Aku mengangguk. Pria itupun lalu memilih menu dengan cepat dan memanggil pelayan setelahnya.

"Emangnya kamu nggak libur kalo weekend?" tanyaku begitu si pelayan berlalu dari meja kami.

"Secara tertulis sih harusnya libur tapi ya kadang hal-hal kayak gini bisa aja terjadi sih terutama pas akhir bulan," sahutnya enteng.

"Dapet lembur?" Aku mulai kepo.

"Nggak lah." Dia tertawa. Ada lesung pipi di pipi kanannya yang membuatku baru merasa bahwa pria di depanku ini cukup good looking.

"Kok gitu?"

"Katanya sih itu namanya menyelesaikan pekerjaan yang belum selesai. Entahlah, aku juga nggak ngerti sama sistem perusahaan." Dia mengedikkan bahu.

"Aku pikir kerja di bank itu enak. Pake seragam, keliatan keren, berkelas, gaji gede..."

Pria di depanku itu tertawa. Lagi-lagi lesung pipinya mengalihkan duniaku. Manis sekali.

"Setiap kerjaan pasti ada plus minusnya lah. Mungkin buat sebagian besar orang di luar sana yang nggak tau kerja di bank kayak apa liat kita-kita yang kerja di bank ya kayak yang kamu bilang tadi. Keren, berkelas, gaji gede. Memang ada benarnya juga sih asal mau usaha keras memenuhi target," terangnya. Aku mengangguk-angguk.

"Dulu aku pernah ditawari kerja di bank juga sama saudara tapi aku tolak. Aku nggak suka kerja yang ada targetnya. Pasti bikin nggak bisa tidur."

Dia tertawa. "Segitunya sampe nggak bisa tidur."

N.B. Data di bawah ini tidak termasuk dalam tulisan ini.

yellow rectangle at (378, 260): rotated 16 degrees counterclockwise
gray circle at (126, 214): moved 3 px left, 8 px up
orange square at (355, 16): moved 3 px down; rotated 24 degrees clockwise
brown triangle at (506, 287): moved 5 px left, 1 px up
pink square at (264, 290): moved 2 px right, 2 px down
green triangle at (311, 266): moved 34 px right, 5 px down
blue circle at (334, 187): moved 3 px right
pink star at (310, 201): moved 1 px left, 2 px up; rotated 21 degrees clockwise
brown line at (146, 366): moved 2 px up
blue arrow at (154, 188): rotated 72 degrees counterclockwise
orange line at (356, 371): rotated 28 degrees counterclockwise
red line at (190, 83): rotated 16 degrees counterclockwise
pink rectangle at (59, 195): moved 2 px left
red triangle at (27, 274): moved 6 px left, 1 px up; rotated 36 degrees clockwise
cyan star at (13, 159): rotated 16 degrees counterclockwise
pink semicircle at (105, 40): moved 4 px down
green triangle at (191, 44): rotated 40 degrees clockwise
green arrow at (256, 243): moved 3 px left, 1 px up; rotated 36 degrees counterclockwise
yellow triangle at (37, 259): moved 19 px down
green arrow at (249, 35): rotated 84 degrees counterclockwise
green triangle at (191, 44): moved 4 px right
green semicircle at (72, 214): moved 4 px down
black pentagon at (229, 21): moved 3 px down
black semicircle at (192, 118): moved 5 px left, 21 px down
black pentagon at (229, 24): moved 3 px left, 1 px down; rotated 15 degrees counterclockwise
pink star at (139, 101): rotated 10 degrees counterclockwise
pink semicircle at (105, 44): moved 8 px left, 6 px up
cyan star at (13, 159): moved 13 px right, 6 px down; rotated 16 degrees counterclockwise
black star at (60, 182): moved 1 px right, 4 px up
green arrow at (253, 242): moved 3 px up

"Serius. Dulu waktu aku ngerjain skripsi aja sampe kebawa mimpi." Aku mengaduk-aduk gula dalam gelas es tehku lalu menyesapnya sedikit.

"Kamu sendiri gimana jadi guru honorer?" tanyanya. Aku tersedak. Entah kenapa pertanyaan itu terasa terdengar merendahkan. Mungkin karena pekerjaan kami terlampau jauh berbeda bak bumi dan langit.

"Kamu nggak papa?" tanyanya khawatir melihatku terbatuk-batuk.

"Nggak papa kok." Aku minum lagi untuk meredakan batuk. "Keselek."